At the time of writing, Yasmen is preparing to fly to New York to meet with representatives from Argentina, Chile and Mexico, all throwing their support behind the now-global initiative.
Yasmen has had to appear before the UN, lawyers and decision makers numerous times to recount the loss of her brothers and she describes how devastating it still feels.
“Nothing is easy about telling my story,” she says.
“I try not to cry…so I don’t look weak. I know there is nothing shameful about crying, but it is important to stay strong to encourage them to make initiatives and take action.
“I don’t want them to comfort me and say ‘Oh, poor Yasmen, you made us cry.’ No, I don’t want this. I want them to take effective steps.”
Beyond procedural justice, Yasmen hopes it will bring closure to families who have spent years waiting for truths that have been kept from them.
Despite the tragedies they have endured, Ezzat says his family will recover and he is determined to change his story.
His family fled the war and came to Australia, settling in Adelaide, where Ezzat is now studying to become a pilot.
“It has been my dream since childhood,” he says.
“Whenever I heard the sound of a plane flying in the sky, I would look at it and watch it as it was flying. I loved living in the sky and among the clouds.
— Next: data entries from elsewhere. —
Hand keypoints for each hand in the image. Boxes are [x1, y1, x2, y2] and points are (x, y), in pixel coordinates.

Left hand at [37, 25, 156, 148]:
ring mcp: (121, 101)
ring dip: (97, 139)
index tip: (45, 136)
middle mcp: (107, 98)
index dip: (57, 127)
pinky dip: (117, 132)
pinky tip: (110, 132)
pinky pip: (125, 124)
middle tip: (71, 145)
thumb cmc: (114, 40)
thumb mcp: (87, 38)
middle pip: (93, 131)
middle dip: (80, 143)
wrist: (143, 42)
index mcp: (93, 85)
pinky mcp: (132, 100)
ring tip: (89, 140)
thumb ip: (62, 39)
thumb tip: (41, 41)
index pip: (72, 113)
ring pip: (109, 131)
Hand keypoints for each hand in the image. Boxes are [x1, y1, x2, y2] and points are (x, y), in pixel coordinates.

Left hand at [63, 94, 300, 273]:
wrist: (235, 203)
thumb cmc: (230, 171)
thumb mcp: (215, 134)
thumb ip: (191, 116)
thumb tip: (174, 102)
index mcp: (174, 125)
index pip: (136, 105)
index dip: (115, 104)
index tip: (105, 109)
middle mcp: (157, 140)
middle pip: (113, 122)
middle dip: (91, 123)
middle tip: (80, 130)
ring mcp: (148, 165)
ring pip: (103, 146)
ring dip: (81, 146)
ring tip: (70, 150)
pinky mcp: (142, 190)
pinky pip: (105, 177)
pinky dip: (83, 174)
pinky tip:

“I always imagine myself sitting in the cockpit, flying through the clouds, feeling joy and pride in what I’m doing with something I love.”
More than his own dream, he hopes it will mean something for his father.
“I will make him proud.”
To those still seeking information about their loved ones, he leans on what brought his family some peace.
“Just be patient and the truth will appear.”
Tens of thousands of people are still searching for answers on the fates of their missing relatives.